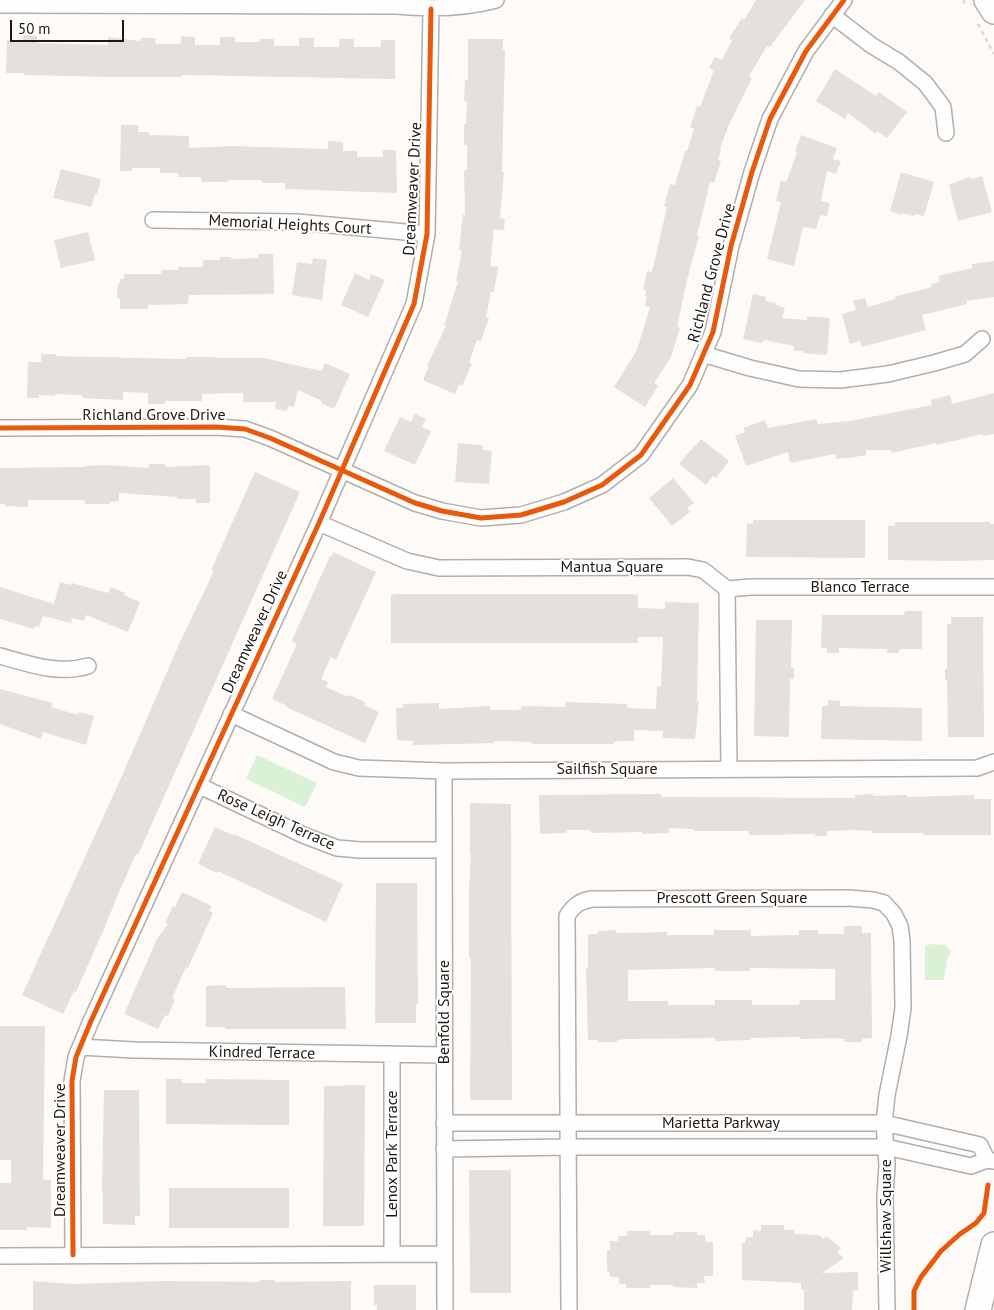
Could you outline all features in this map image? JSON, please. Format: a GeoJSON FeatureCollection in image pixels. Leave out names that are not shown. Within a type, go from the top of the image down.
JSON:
{"type":"FeatureCollection","features":[{"type":"Feature","properties":{"kind":"main road"},"geometry":{"type":"LineString","coordinates":[[978,4],[986,17]]}},
{"type":"Feature","properties":{"kind":"main road"},"geometry":{"type":"LineString","coordinates":[[978,1310],[994,1245]]}},
{"type":"Feature","properties":{"kind":"street"},"geometry":{"type":"LineString","coordinates":[[0,5],[386,6],[431,9],[480,5],[496,0]]}},
{"type":"Feature","properties":{"kind":"street","name":"Richland Grove Drive"},"geometry":{"type":"LineString","coordinates":[[0,428],[216,426],[245,429],[270,438],[415,503],[442,511],[481,518],[521,515],[564,502],[602,485],[641,455],[690,385],[713,332],[731,246],[752,172],[770,119],[806,51],[844,0]]}},
{"type":"Feature","properties":{"kind":"street","name":"Dreamweaver Drive"},"geometry":{"type":"LineString","coordinates":[[73,1255],[72,1081],[76,1057],[319,523],[414,304],[427,234],[431,9]]}},
{"type":"Feature","properties":{"kind":"street"},"geometry":{"type":"LineString","coordinates":[[832,15],[871,46],[899,62],[925,83],[943,107],[946,133]]}},
{"type":"Feature","properties":{"kind":"street","name":"Memorial Heights Court"},"geometry":{"type":"LineString","coordinates":[[153,220],[297,222],[427,234]]}},
{"type":"Feature","properties":{"kind":"street"},"geometry":{"type":"LineString","coordinates":[[703,354],[750,368],[799,379],[840,380],[888,374],[934,363],[965,354],[982,339]]}},
{"type":"Feature","properties":{"kind":"street","name":"Mantua Square"},"geometry":{"type":"LineString","coordinates":[[319,523],[407,561],[439,568],[688,567],[704,570],[727,590]]}},
{"type":"Feature","properties":{"kind":"street","name":"Blanco Terrace"},"geometry":{"type":"LineString","coordinates":[[727,590],[751,587],[994,587]]}},
{"type":"Feature","properties":{"kind":"street"},"geometry":{"type":"LineString","coordinates":[[727,590],[729,769]]}},
{"type":"Feature","properties":{"kind":"street"},"geometry":{"type":"LineString","coordinates":[[0,656],[60,670],[74,670],[88,666]]}},
{"type":"Feature","properties":{"kind":"street","name":"Sailfish Square"},"geometry":{"type":"LineString","coordinates":[[232,714],[334,762],[368,768],[444,771],[977,768],[994,762]]}},
{"type":"Feature","properties":{"kind":"street","name":"Benfold Square"},"geometry":{"type":"LineString","coordinates":[[444,771],[445,1310]]}},
{"type":"Feature","properties":{"kind":"street","name":"Rose Leigh Terrace"},"geometry":{"type":"LineString","coordinates":[[200,786],[302,835],[337,848],[360,850],[443,850]]}},
{"type":"Feature","properties":{"kind":"street","name":"Prescott Green Square"},"geometry":{"type":"LineString","coordinates":[[568,1123],[567,916],[572,908],[578,903],[592,899],[829,898],[873,900],[884,903],[894,914],[900,926],[903,1008],[900,1036],[887,1095],[884,1123]]}},
{"type":"Feature","properties":{"kind":"street","name":"Kindred Terrace"},"geometry":{"type":"LineString","coordinates":[[80,1047],[134,1050],[444,1055]]}},
{"type":"Feature","properties":{"kind":"street","name":"Lenox Park Terrace"},"geometry":{"type":"LineString","coordinates":[[392,1055],[392,1253]]}},
{"type":"Feature","properties":{"kind":"street","name":"Marietta Parkway"},"geometry":{"type":"LineString","coordinates":[[444,1122],[884,1123],[980,1145],[991,1161],[971,1166],[886,1147],[444,1149]]}},
{"type":"Feature","properties":{"kind":"street"},"geometry":{"type":"LineString","coordinates":[[568,1123],[569,1310]]}},
{"type":"Feature","properties":{"kind":"street","name":"Willshaw Square"},"geometry":{"type":"LineString","coordinates":[[884,1123],[886,1147],[887,1310]]}},
{"type":"Feature","properties":{"kind":"street"},"geometry":{"type":"LineString","coordinates":[[0,1256],[444,1254]]}},
{"type":"Feature","properties":{"kind":"path"},"geometry":{"type":"LineString","coordinates":[[963,0],[978,4]]}},
{"type":"Feature","properties":{"kind":"path"},"geometry":{"type":"LineString","coordinates":[[986,17],[994,54]]}},
{"type":"Feature","properties":{"kind":"path"},"geometry":{"type":"LineString","coordinates":[[914,1310],[914,1291],[921,1277],[941,1251],[976,1223],[984,1213],[988,1185]]}},
{"type":"Feature","properties":{"kind":"green space"},"geometry":{"type":"Polygon","coordinates":[[[257,755],[317,783],[305,807],[246,779],[257,755]]]}},
{"type":"Feature","properties":{"kind":"green space"},"geometry":{"type":"Polygon","coordinates":[[[930,944],[946,945],[951,952],[947,959],[944,980],[925,980],[925,946],[930,944]]]}},
{"type":"Feature","properties":{"kind":"building"},"geometry":{"type":"Polygon","coordinates":[[[756,0],[805,0],[770,47],[767,46],[749,76],[752,78],[728,127],[720,149],[718,160],[721,161],[714,183],[710,182],[697,236],[699,236],[677,327],[680,328],[671,357],[654,383],[658,386],[645,407],[614,387],[637,350],[650,307],[645,306],[647,296],[645,296],[646,290],[644,290],[644,285],[647,271],[652,272],[667,207],[664,206],[670,184],[675,185],[694,129],[690,127],[697,106],[700,107],[714,70],[709,68],[715,57],[722,60],[732,40],[729,38],[742,18],[744,20],[756,0]]]}},
{"type":"Feature","properties":{"kind":"building"},"geometry":{"type":"Polygon","coordinates":[[[23,35],[37,36],[37,43],[108,45],[108,37],[141,41],[141,38],[156,38],[155,44],[181,44],[181,36],[195,37],[195,45],[220,45],[220,37],[235,37],[235,42],[260,42],[260,39],[274,39],[274,46],[299,46],[299,38],[314,38],[314,47],[339,47],[339,39],[354,39],[354,47],[381,47],[381,40],[395,40],[395,79],[181,75],[182,77],[115,77],[6,73],[7,40],[23,40],[23,35]]]}},
{"type":"Feature","properties":{"kind":"building"},"geometry":{"type":"Polygon","coordinates":[[[468,39],[503,39],[503,50],[505,50],[502,172],[504,172],[500,218],[505,219],[504,230],[494,229],[490,266],[498,267],[494,292],[491,292],[486,317],[489,318],[481,341],[477,340],[469,363],[472,364],[462,386],[459,384],[455,394],[423,380],[429,366],[427,366],[446,326],[444,326],[458,281],[456,281],[462,251],[459,250],[463,214],[465,215],[464,170],[467,170],[467,145],[464,145],[464,124],[466,124],[467,101],[464,101],[465,80],[468,80],[468,39]]]}},
{"type":"Feature","properties":{"kind":"building"},"geometry":{"type":"Polygon","coordinates":[[[835,69],[876,96],[879,92],[907,112],[887,138],[877,131],[876,134],[848,113],[845,119],[816,101],[835,69]]]}},
{"type":"Feature","properties":{"kind":"building"},"geometry":{"type":"Polygon","coordinates":[[[121,125],[138,125],[138,132],[149,132],[149,135],[189,136],[189,148],[231,146],[328,149],[328,141],[343,142],[343,151],[357,151],[357,157],[383,157],[383,150],[396,150],[397,193],[285,189],[285,183],[262,183],[262,180],[202,182],[201,177],[178,177],[178,173],[160,173],[160,168],[132,168],[132,171],[120,171],[121,125]]]}},
{"type":"Feature","properties":{"kind":"building"},"geometry":{"type":"Polygon","coordinates":[[[801,135],[837,148],[833,159],[841,161],[836,174],[827,171],[821,201],[830,203],[827,216],[820,215],[816,229],[803,227],[794,266],[767,259],[781,202],[776,201],[781,180],[786,182],[801,135]]]}},
{"type":"Feature","properties":{"kind":"building"},"geometry":{"type":"Polygon","coordinates":[[[61,169],[101,179],[97,195],[95,194],[91,207],[53,198],[61,169]]]}},
{"type":"Feature","properties":{"kind":"building"},"geometry":{"type":"Polygon","coordinates":[[[901,172],[934,182],[924,216],[902,213],[902,215],[890,211],[901,172]]]}},
{"type":"Feature","properties":{"kind":"building"},"geometry":{"type":"Polygon","coordinates":[[[982,176],[992,212],[958,221],[949,185],[969,177],[972,179],[982,176]]]}},
{"type":"Feature","properties":{"kind":"building"},"geometry":{"type":"Polygon","coordinates":[[[88,232],[95,260],[61,268],[54,240],[88,232]]]}},
{"type":"Feature","properties":{"kind":"building"},"geometry":{"type":"Polygon","coordinates":[[[258,254],[273,254],[274,294],[189,295],[188,304],[148,305],[148,309],[120,309],[120,298],[117,298],[118,283],[120,283],[120,279],[124,279],[124,274],[161,274],[161,270],[178,270],[178,267],[203,267],[203,260],[220,260],[220,257],[231,257],[231,259],[258,258],[258,254]]]}},
{"type":"Feature","properties":{"kind":"building"},"geometry":{"type":"Polygon","coordinates":[[[313,258],[327,260],[322,300],[292,295],[297,262],[312,264],[313,258]]]}},
{"type":"Feature","properties":{"kind":"building"},"geometry":{"type":"Polygon","coordinates":[[[994,261],[994,297],[966,301],[967,304],[922,315],[926,330],[862,347],[860,341],[850,344],[842,314],[856,310],[853,301],[865,298],[868,307],[895,299],[894,297],[932,287],[931,284],[940,282],[938,276],[973,268],[972,264],[994,261]]]}},
{"type":"Feature","properties":{"kind":"building"},"geometry":{"type":"Polygon","coordinates":[[[355,273],[369,280],[371,274],[385,280],[368,317],[341,305],[355,273]]]}},
{"type":"Feature","properties":{"kind":"building"},"geometry":{"type":"Polygon","coordinates":[[[753,294],[766,297],[765,301],[776,303],[776,305],[785,308],[782,318],[807,320],[807,316],[830,318],[827,355],[794,351],[794,346],[764,340],[762,343],[743,339],[753,294]]]}},
{"type":"Feature","properties":{"kind":"building"},"geometry":{"type":"Polygon","coordinates":[[[41,354],[186,359],[186,357],[264,358],[321,371],[325,363],[350,374],[334,409],[298,390],[294,407],[288,406],[287,411],[275,409],[276,402],[243,402],[243,393],[202,394],[202,401],[165,401],[165,404],[148,404],[148,393],[123,392],[123,400],[82,398],[82,395],[55,394],[55,396],[39,395],[39,398],[27,398],[28,362],[41,362],[41,354]]]}},
{"type":"Feature","properties":{"kind":"building"},"geometry":{"type":"Polygon","coordinates":[[[994,393],[994,434],[983,436],[982,434],[892,453],[891,450],[866,450],[866,455],[849,458],[836,459],[835,454],[790,463],[788,452],[746,466],[735,436],[745,432],[743,428],[765,420],[768,428],[816,419],[818,424],[850,421],[932,405],[931,400],[950,395],[952,404],[994,393]]]}},
{"type":"Feature","properties":{"kind":"building"},"geometry":{"type":"Polygon","coordinates":[[[415,414],[426,419],[422,427],[431,431],[415,465],[384,451],[400,417],[411,422],[415,414]]]}},
{"type":"Feature","properties":{"kind":"building"},"geometry":{"type":"Polygon","coordinates":[[[701,439],[729,461],[716,478],[713,476],[706,485],[679,464],[701,439]]]}},
{"type":"Feature","properties":{"kind":"building"},"geometry":{"type":"Polygon","coordinates":[[[458,443],[483,445],[482,450],[492,451],[489,484],[455,482],[458,443]]]}},
{"type":"Feature","properties":{"kind":"building"},"geometry":{"type":"Polygon","coordinates":[[[149,464],[165,464],[165,467],[210,465],[210,503],[196,503],[196,499],[119,493],[119,501],[110,502],[110,504],[85,504],[85,500],[28,500],[28,507],[0,504],[0,468],[105,465],[149,468],[149,464]]]}},
{"type":"Feature","properties":{"kind":"building"},"geometry":{"type":"Polygon","coordinates":[[[255,472],[300,492],[138,855],[136,854],[76,992],[74,991],[63,1014],[22,995],[121,778],[180,642],[214,571],[211,570],[255,472]]]}},
{"type":"Feature","properties":{"kind":"building"},"geometry":{"type":"Polygon","coordinates":[[[673,478],[694,503],[687,508],[690,512],[672,526],[649,498],[673,478]]]}},
{"type":"Feature","properties":{"kind":"building"},"geometry":{"type":"Polygon","coordinates":[[[753,520],[865,520],[865,558],[746,557],[747,523],[753,524],[753,520]]]}},
{"type":"Feature","properties":{"kind":"building"},"geometry":{"type":"Polygon","coordinates":[[[895,522],[990,522],[990,524],[994,524],[994,560],[888,560],[888,526],[895,526],[895,522]]]}},
{"type":"Feature","properties":{"kind":"building"},"geometry":{"type":"Polygon","coordinates":[[[333,552],[376,572],[336,660],[331,657],[321,679],[328,682],[326,687],[365,702],[364,705],[379,712],[365,743],[272,699],[297,644],[292,640],[333,552]]]}},
{"type":"Feature","properties":{"kind":"building"},"geometry":{"type":"Polygon","coordinates":[[[60,582],[71,585],[72,583],[108,593],[111,587],[140,602],[128,632],[86,615],[84,621],[72,618],[71,623],[43,616],[39,627],[35,626],[34,629],[0,619],[0,587],[54,604],[60,582]]]}},
{"type":"Feature","properties":{"kind":"building"},"geometry":{"type":"Polygon","coordinates":[[[632,594],[638,595],[638,608],[665,609],[665,602],[699,603],[697,701],[699,701],[695,739],[663,738],[663,731],[634,730],[634,741],[617,741],[614,744],[532,744],[532,742],[494,741],[494,743],[413,745],[413,741],[397,740],[396,708],[403,708],[403,704],[439,703],[439,709],[490,706],[490,710],[515,710],[521,709],[522,706],[565,707],[566,702],[627,704],[627,708],[656,709],[657,686],[661,687],[663,637],[638,637],[638,643],[391,643],[391,595],[632,594]]]}},
{"type":"Feature","properties":{"kind":"building"},"geometry":{"type":"Polygon","coordinates":[[[905,611],[922,611],[922,649],[899,649],[899,653],[887,653],[887,649],[839,648],[839,653],[827,653],[827,648],[821,648],[822,615],[904,615],[905,611]]]}},
{"type":"Feature","properties":{"kind":"building"},"geometry":{"type":"Polygon","coordinates":[[[951,617],[983,617],[984,737],[948,737],[947,680],[945,680],[945,669],[947,669],[947,624],[951,624],[951,617]]]}},
{"type":"Feature","properties":{"kind":"building"},"geometry":{"type":"Polygon","coordinates":[[[756,620],[792,620],[791,668],[794,668],[794,679],[790,679],[789,737],[754,736],[756,620]]]}},
{"type":"Feature","properties":{"kind":"building"},"geometry":{"type":"Polygon","coordinates":[[[0,689],[53,703],[51,707],[78,715],[79,712],[94,716],[86,745],[43,732],[41,739],[0,724],[0,689]]]}},
{"type":"Feature","properties":{"kind":"building"},"geometry":{"type":"Polygon","coordinates":[[[828,700],[840,701],[840,706],[922,708],[922,741],[821,739],[822,706],[828,706],[828,700]]]}},
{"type":"Feature","properties":{"kind":"building"},"geometry":{"type":"Polygon","coordinates":[[[661,794],[661,797],[855,798],[855,795],[873,794],[873,796],[907,795],[907,797],[974,795],[974,799],[991,799],[991,835],[923,835],[923,833],[872,833],[872,831],[855,830],[827,831],[827,836],[815,836],[815,834],[749,835],[749,831],[694,831],[694,829],[669,828],[669,833],[591,833],[591,830],[567,830],[567,833],[540,834],[539,795],[661,794]]]}},
{"type":"Feature","properties":{"kind":"building"},"geometry":{"type":"Polygon","coordinates":[[[470,803],[511,804],[512,1100],[471,1100],[470,1096],[470,803]]]}},
{"type":"Feature","properties":{"kind":"building"},"geometry":{"type":"Polygon","coordinates":[[[215,827],[343,884],[326,922],[218,871],[217,873],[198,864],[215,827]]]}},
{"type":"Feature","properties":{"kind":"building"},"geometry":{"type":"Polygon","coordinates":[[[376,883],[417,883],[418,1004],[416,1004],[416,1023],[375,1023],[376,883]]]}},
{"type":"Feature","properties":{"kind":"building"},"geometry":{"type":"Polygon","coordinates":[[[182,892],[212,906],[209,911],[213,913],[172,998],[175,1000],[168,1016],[165,1015],[158,1029],[124,1014],[157,939],[168,924],[165,923],[182,892]]]}},
{"type":"Feature","properties":{"kind":"building"},"geometry":{"type":"Polygon","coordinates":[[[844,926],[862,926],[862,933],[871,933],[872,1038],[862,1039],[862,1042],[844,1042],[844,1039],[834,1038],[800,1039],[800,1037],[715,1041],[715,1038],[625,1039],[617,1040],[617,1042],[588,1040],[586,968],[588,968],[588,934],[598,934],[598,931],[616,930],[616,933],[667,932],[667,935],[714,935],[714,930],[751,930],[751,936],[799,935],[799,930],[818,930],[818,934],[844,934],[844,926]],[[715,968],[628,970],[628,1001],[668,1001],[668,1005],[715,1005],[715,1000],[752,1000],[752,1005],[799,1005],[800,1000],[835,1000],[835,969],[750,968],[750,971],[715,971],[715,968]]]}},
{"type":"Feature","properties":{"kind":"building"},"geometry":{"type":"Polygon","coordinates":[[[226,985],[226,988],[345,987],[346,1029],[225,1029],[225,1027],[206,1027],[206,986],[226,985]]]}},
{"type":"Feature","properties":{"kind":"building"},"geometry":{"type":"Polygon","coordinates":[[[0,1026],[45,1026],[43,1180],[51,1180],[51,1228],[27,1227],[26,1230],[0,1230],[0,1183],[11,1183],[11,1160],[0,1160],[0,1026]]]}},
{"type":"Feature","properties":{"kind":"building"},"geometry":{"type":"Polygon","coordinates":[[[166,1079],[182,1079],[182,1083],[206,1083],[206,1079],[289,1080],[289,1125],[166,1124],[166,1079]]]}},
{"type":"Feature","properties":{"kind":"building"},"geometry":{"type":"Polygon","coordinates":[[[365,1085],[364,1226],[323,1226],[324,1086],[365,1085]]]}},
{"type":"Feature","properties":{"kind":"building"},"geometry":{"type":"Polygon","coordinates":[[[104,1090],[139,1090],[140,1216],[135,1216],[135,1225],[103,1224],[104,1090]]]}},
{"type":"Feature","properties":{"kind":"building"},"geometry":{"type":"Polygon","coordinates":[[[469,1170],[511,1170],[511,1293],[470,1293],[469,1170]]]}},
{"type":"Feature","properties":{"kind":"building"},"geometry":{"type":"Polygon","coordinates":[[[169,1188],[289,1188],[289,1228],[169,1228],[169,1188]]]}},
{"type":"Feature","properties":{"kind":"building"},"geometry":{"type":"Polygon","coordinates":[[[761,1225],[784,1225],[784,1230],[794,1230],[794,1234],[819,1235],[824,1239],[826,1236],[841,1248],[837,1252],[844,1258],[822,1273],[858,1272],[858,1290],[853,1291],[852,1310],[804,1310],[804,1290],[801,1289],[801,1283],[742,1280],[742,1243],[745,1243],[746,1237],[753,1237],[753,1230],[761,1231],[761,1225]]]}},
{"type":"Feature","properties":{"kind":"building"},"geometry":{"type":"Polygon","coordinates":[[[627,1231],[650,1231],[650,1235],[697,1232],[697,1235],[705,1235],[705,1242],[713,1242],[713,1276],[704,1276],[705,1283],[697,1283],[697,1288],[650,1285],[650,1288],[626,1288],[626,1284],[619,1284],[619,1277],[610,1277],[609,1271],[607,1271],[607,1250],[610,1250],[610,1241],[618,1241],[618,1236],[627,1236],[627,1231]]]}},
{"type":"Feature","properties":{"kind":"building"},"geometry":{"type":"Polygon","coordinates":[[[260,1280],[275,1280],[275,1282],[351,1281],[351,1310],[33,1310],[33,1281],[73,1284],[162,1281],[260,1282],[260,1280]]]}},
{"type":"Feature","properties":{"kind":"building"},"geometry":{"type":"Polygon","coordinates":[[[374,1285],[416,1285],[416,1310],[377,1310],[377,1305],[374,1305],[374,1285]]]}},
{"type":"Feature","properties":{"kind":"cycle path"},"geometry":{"type":"LineString","coordinates":[[0,428],[216,427],[245,429],[270,438],[415,503],[442,511],[481,518],[521,515],[564,502],[602,485],[641,455],[690,385],[713,332],[731,246],[752,172],[770,119],[806,51],[844,0]]}},
{"type":"Feature","properties":{"kind":"cycle path"},"geometry":{"type":"LineString","coordinates":[[73,1255],[72,1081],[76,1057],[319,523],[414,304],[427,234],[431,9]]}},
{"type":"Feature","properties":{"kind":"cycle path"},"geometry":{"type":"LineString","coordinates":[[914,1310],[914,1291],[921,1277],[941,1251],[976,1223],[984,1213],[988,1185]]}}]}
+ + + + + + +
TASK GOAL:
In these entries, please give the number of lines holding the string "Square" and nothing more.

EXPECTED ANSWER:
5